Um sicherzustellen, dass die Forscher und Forscherinnen an beiden Polen sowohl im Sommer als auch im Winter arbeiten können, erstreckt sich das Projekt von März 2007 bis März 2009.
«Vor allem wollen wir mit dem Internationalen Polarjahr das Bewusstsein für die heutige Polarforschung stärken – und für die Bedeutung der Polarregionen für den Planeten Erde», unterstreicht Christian Schlüchter.
swissinfo
Alaska, Sibirien und Teile der Antarktischen Halbinsel sind die Regionen, die sich in den letzten zwei Jahrzehnten am schnellsten erwärmt haben.

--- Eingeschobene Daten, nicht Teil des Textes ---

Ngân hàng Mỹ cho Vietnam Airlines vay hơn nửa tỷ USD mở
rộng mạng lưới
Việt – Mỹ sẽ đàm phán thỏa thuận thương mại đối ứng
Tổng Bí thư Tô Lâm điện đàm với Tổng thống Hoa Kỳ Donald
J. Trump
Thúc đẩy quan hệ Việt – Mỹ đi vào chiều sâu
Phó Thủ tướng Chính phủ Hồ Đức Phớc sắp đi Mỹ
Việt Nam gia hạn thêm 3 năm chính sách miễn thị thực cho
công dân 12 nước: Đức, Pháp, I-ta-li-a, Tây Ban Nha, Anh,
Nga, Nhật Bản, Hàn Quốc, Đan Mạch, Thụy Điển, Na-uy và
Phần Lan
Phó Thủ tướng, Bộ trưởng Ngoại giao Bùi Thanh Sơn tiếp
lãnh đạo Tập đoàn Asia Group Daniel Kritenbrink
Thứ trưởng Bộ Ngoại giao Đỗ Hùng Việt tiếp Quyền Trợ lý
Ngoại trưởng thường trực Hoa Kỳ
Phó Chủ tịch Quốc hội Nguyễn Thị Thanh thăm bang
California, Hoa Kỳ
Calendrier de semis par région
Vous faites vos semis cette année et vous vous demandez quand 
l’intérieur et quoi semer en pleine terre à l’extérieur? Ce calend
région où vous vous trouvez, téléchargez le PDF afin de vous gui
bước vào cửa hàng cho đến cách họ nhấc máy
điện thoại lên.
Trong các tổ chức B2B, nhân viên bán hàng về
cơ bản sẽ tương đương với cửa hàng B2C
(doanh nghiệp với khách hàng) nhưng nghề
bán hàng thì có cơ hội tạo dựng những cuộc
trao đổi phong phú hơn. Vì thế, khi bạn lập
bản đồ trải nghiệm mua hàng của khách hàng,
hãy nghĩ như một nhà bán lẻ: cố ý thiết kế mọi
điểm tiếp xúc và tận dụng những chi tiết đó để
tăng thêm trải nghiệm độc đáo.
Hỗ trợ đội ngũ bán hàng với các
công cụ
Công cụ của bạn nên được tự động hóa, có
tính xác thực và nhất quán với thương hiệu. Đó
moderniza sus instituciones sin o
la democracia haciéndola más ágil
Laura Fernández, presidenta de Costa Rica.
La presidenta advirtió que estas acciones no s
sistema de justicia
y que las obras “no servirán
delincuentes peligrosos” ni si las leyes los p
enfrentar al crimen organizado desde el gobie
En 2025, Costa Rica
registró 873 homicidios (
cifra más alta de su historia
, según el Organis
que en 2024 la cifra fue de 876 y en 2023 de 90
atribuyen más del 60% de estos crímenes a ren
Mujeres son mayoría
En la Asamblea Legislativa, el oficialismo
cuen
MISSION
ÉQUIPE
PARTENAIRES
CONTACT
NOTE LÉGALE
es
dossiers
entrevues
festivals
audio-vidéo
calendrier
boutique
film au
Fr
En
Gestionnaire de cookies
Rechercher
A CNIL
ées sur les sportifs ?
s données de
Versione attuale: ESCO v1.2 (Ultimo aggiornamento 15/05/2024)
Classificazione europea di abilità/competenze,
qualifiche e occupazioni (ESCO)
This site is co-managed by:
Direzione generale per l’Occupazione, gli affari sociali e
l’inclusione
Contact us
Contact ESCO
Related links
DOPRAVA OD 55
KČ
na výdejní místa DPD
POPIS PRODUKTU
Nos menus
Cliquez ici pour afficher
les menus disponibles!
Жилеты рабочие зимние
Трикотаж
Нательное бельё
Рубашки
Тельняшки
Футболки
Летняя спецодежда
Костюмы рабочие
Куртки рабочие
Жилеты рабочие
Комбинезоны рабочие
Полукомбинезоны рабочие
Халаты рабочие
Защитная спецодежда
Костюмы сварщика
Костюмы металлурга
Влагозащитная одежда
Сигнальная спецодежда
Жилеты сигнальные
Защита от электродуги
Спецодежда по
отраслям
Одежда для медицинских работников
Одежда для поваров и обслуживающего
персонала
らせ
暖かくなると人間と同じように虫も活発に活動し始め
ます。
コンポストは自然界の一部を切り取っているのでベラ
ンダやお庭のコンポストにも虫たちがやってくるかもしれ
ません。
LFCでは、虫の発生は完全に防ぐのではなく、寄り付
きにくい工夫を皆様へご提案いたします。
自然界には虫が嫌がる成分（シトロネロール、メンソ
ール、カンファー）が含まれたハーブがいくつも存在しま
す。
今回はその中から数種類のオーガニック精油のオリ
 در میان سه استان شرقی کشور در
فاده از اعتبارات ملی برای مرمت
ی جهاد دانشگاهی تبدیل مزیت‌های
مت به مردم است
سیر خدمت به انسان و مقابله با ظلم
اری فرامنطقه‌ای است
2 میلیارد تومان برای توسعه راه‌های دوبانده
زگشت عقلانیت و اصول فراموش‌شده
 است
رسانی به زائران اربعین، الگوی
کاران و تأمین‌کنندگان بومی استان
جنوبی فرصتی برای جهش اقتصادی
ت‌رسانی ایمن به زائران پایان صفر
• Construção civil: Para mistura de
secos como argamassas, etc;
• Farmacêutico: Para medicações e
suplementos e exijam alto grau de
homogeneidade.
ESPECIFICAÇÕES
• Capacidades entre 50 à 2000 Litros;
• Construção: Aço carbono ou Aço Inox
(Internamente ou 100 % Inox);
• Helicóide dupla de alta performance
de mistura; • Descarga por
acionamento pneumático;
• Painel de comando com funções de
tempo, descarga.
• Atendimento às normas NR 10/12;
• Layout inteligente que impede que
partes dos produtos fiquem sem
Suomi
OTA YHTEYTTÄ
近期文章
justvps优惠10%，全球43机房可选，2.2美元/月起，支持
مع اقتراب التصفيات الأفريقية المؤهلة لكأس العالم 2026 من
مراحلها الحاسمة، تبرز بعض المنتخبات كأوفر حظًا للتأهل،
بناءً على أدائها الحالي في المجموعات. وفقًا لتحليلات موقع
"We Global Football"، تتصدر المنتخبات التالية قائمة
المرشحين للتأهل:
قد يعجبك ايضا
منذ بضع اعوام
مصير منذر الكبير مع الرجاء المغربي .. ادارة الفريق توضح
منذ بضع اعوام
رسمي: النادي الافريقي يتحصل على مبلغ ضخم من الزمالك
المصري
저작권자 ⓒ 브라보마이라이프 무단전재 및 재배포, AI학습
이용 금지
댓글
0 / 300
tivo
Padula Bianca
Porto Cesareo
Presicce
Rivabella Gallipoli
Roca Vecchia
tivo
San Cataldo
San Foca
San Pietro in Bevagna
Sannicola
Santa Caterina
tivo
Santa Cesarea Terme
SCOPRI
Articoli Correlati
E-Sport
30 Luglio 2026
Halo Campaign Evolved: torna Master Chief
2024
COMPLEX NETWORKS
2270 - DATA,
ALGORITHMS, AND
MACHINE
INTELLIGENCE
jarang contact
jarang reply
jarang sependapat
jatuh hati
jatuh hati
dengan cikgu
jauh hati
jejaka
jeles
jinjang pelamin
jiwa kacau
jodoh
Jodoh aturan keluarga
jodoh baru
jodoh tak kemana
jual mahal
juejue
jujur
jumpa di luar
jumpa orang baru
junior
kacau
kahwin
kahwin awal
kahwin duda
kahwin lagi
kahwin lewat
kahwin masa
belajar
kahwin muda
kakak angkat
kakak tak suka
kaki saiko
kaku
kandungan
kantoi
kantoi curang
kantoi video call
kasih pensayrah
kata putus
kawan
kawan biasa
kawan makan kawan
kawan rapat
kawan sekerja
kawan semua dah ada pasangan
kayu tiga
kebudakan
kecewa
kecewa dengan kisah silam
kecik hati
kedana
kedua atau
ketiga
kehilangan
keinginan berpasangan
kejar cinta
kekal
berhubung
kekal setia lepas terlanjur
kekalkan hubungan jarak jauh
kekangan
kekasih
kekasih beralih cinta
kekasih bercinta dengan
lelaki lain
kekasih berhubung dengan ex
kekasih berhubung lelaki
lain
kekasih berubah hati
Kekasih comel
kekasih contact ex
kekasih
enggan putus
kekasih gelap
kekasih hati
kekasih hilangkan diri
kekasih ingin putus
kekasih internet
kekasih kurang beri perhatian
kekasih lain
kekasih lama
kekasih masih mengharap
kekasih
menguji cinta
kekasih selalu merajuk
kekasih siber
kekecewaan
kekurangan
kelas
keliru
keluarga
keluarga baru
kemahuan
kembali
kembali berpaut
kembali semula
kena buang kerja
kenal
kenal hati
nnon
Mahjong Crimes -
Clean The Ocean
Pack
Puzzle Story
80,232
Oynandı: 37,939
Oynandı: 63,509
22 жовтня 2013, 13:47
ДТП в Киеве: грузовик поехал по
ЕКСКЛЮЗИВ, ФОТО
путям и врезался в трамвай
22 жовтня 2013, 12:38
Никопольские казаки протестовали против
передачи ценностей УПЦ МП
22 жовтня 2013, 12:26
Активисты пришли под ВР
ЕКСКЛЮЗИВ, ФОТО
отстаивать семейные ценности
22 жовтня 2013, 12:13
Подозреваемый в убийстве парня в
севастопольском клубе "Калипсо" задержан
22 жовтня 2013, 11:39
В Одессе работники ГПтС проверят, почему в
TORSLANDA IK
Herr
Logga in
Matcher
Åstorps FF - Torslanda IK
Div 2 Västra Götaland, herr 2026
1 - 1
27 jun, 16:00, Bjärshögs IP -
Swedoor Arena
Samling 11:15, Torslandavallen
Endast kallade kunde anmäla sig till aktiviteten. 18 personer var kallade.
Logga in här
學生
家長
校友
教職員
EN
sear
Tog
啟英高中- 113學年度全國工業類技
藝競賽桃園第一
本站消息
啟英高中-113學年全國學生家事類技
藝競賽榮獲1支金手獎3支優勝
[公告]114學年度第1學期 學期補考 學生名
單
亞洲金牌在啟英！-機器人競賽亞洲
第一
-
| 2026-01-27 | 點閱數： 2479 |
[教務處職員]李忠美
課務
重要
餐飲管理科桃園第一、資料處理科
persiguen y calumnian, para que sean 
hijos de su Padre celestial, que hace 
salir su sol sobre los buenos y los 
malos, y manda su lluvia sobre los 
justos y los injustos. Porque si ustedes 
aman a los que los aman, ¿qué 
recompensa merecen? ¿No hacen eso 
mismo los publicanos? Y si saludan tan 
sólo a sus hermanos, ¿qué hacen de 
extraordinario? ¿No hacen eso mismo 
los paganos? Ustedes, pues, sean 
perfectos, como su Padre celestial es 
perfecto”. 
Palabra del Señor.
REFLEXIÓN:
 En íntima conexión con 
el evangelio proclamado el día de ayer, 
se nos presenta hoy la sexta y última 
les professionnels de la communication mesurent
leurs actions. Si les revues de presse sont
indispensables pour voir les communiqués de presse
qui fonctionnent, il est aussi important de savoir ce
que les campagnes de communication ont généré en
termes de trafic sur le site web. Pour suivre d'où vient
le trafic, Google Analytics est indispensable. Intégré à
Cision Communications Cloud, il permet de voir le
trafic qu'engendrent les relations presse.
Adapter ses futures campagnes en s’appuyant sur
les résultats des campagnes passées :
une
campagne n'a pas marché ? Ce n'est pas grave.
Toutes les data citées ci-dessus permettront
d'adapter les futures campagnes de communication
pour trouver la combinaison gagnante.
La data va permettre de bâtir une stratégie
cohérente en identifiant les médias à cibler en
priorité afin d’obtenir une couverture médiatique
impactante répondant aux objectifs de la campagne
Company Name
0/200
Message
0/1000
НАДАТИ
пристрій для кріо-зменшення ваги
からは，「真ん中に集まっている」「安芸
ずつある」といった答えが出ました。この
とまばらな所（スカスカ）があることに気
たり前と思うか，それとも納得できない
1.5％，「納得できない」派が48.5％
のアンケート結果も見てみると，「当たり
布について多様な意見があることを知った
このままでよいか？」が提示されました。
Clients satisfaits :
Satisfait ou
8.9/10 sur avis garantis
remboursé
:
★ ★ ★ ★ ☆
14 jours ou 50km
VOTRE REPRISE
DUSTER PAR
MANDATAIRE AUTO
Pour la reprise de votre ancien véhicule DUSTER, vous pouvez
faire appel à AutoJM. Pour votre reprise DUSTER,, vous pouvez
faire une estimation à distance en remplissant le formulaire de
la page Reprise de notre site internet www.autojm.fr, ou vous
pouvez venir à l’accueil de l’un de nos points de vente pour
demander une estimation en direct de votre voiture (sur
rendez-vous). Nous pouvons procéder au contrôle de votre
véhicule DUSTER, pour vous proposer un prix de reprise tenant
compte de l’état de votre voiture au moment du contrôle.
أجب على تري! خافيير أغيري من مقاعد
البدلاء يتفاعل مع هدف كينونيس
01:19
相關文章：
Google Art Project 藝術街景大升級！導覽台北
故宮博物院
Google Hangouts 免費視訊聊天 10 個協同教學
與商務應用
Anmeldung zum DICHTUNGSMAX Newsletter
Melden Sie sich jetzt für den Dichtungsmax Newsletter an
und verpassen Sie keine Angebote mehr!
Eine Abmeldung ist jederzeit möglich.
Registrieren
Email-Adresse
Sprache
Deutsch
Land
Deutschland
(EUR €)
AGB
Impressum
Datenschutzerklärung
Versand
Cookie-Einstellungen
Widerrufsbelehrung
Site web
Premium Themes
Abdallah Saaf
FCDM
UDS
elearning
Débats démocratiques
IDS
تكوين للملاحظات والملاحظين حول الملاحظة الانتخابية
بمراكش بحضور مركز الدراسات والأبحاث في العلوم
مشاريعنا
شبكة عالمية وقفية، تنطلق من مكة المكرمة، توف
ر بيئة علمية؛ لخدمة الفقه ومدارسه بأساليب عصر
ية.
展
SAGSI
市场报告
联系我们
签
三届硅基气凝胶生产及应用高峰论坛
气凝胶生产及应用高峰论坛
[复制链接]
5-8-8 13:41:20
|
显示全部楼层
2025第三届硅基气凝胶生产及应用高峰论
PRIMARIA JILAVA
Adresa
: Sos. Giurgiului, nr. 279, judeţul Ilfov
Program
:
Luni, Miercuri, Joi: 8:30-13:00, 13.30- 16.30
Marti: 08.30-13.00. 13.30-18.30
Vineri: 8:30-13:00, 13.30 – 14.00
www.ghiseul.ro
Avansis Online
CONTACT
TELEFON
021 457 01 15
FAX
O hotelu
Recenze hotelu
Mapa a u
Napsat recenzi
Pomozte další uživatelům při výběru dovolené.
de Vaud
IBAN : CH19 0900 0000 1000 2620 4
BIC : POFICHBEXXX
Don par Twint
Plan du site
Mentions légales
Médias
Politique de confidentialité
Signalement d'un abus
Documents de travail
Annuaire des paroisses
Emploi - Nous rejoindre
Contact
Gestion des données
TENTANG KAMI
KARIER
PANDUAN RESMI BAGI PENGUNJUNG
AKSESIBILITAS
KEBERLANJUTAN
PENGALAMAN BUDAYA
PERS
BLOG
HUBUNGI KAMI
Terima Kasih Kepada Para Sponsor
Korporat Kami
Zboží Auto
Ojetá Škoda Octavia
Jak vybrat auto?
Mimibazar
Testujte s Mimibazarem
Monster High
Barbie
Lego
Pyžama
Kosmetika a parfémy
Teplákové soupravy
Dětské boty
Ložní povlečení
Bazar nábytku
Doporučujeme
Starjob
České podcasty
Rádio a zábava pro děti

Das wegen steigender Temperaturen schmelzende Eis des arktischen Meers verursacht einen Rückgang der Eis-Algen, die entscheidend für die ganze arktische Nahrungskette sind, von den Fischen über die Robben bis zu den Polarbären.
Wissenschafter glauben, dass der Ausstoss von Treibhaus-Gasen in die Atmosphäre die globale Erwärmung bewirkt.
Seit dem ersten Internationalen Polarjahr 1882/83 gab es zahlreiche wichtige internationale Polar-Initiativen.
Die Internationale glaziologische Grönland-Expedition wurde am 4. April 1956 in Grindelwald gegründet und spielt seither eine wichtige Rolle in der Polarforschung.
Aus Anlass des 50. Geburtstag der Internationalen glaziologischen Grönland-Expedition wurde dort vom 8. bis 12. Mai eine Konferenz abgehalten.